#### Prompt
Reproduce the records below word for word, starting at the line containing "elevation (m): 60" and ending with the line containing "scientific name: Monosperma fraterna", both lines included.

begin Entries provided

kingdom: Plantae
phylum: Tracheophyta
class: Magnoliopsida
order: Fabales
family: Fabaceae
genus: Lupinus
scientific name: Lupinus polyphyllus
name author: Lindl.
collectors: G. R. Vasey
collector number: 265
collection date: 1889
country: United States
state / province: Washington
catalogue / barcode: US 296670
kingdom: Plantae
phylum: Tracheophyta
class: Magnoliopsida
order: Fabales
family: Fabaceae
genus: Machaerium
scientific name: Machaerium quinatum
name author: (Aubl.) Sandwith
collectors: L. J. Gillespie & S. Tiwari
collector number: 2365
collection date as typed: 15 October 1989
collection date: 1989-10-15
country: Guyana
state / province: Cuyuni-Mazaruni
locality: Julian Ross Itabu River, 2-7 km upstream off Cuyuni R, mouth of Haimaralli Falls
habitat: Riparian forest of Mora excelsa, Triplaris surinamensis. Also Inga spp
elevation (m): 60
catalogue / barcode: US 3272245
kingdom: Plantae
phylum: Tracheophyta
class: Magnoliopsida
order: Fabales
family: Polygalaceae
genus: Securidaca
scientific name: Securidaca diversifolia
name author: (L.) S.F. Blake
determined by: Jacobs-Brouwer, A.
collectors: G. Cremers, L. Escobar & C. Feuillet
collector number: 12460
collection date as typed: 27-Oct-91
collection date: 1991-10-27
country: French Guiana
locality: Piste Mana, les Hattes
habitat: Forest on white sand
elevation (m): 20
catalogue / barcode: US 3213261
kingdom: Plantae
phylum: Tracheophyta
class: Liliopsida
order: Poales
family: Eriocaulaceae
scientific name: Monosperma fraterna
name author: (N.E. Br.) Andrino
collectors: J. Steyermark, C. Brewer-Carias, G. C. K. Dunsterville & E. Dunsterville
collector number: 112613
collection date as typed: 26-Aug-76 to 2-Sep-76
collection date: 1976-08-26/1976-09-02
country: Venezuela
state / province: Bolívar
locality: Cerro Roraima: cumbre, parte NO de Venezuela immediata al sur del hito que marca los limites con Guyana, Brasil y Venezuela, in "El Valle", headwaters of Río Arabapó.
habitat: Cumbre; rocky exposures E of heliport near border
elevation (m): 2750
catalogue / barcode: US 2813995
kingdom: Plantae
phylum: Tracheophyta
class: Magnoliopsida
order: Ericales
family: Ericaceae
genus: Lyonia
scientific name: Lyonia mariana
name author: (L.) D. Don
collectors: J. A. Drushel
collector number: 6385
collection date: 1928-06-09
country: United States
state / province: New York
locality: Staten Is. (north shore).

end Entries provided

#### Correct response
elevation (m): 60
catalogue / barcode: US 3272245
kingdom: Plantae
phylum: Tracheophyta
class: Magnoliopsida
order: Fabales
family: Polygalaceae
genus: Securidaca
scientific name: Securidaca diversifolia
name author: (L.) S.F. Blake
determined by: Jacobs-Brouwer, A.
collectors: G. Cremers, L. Escobar & C. Feuillet
collector number: 12460
collection date as typed: 27-Oct-91
collection date: 1991-10-27
country: French Guiana
locality: Piste Mana, les Hattes
habitat: Forest on white sand
elevation (m): 20
catalogue / barcode: US 3213261
kingdom: Plantae
phylum: Tracheophyta
class: Liliopsida
order: Poales
family: Eriocaulaceae
scientific name: Monosperma fraterna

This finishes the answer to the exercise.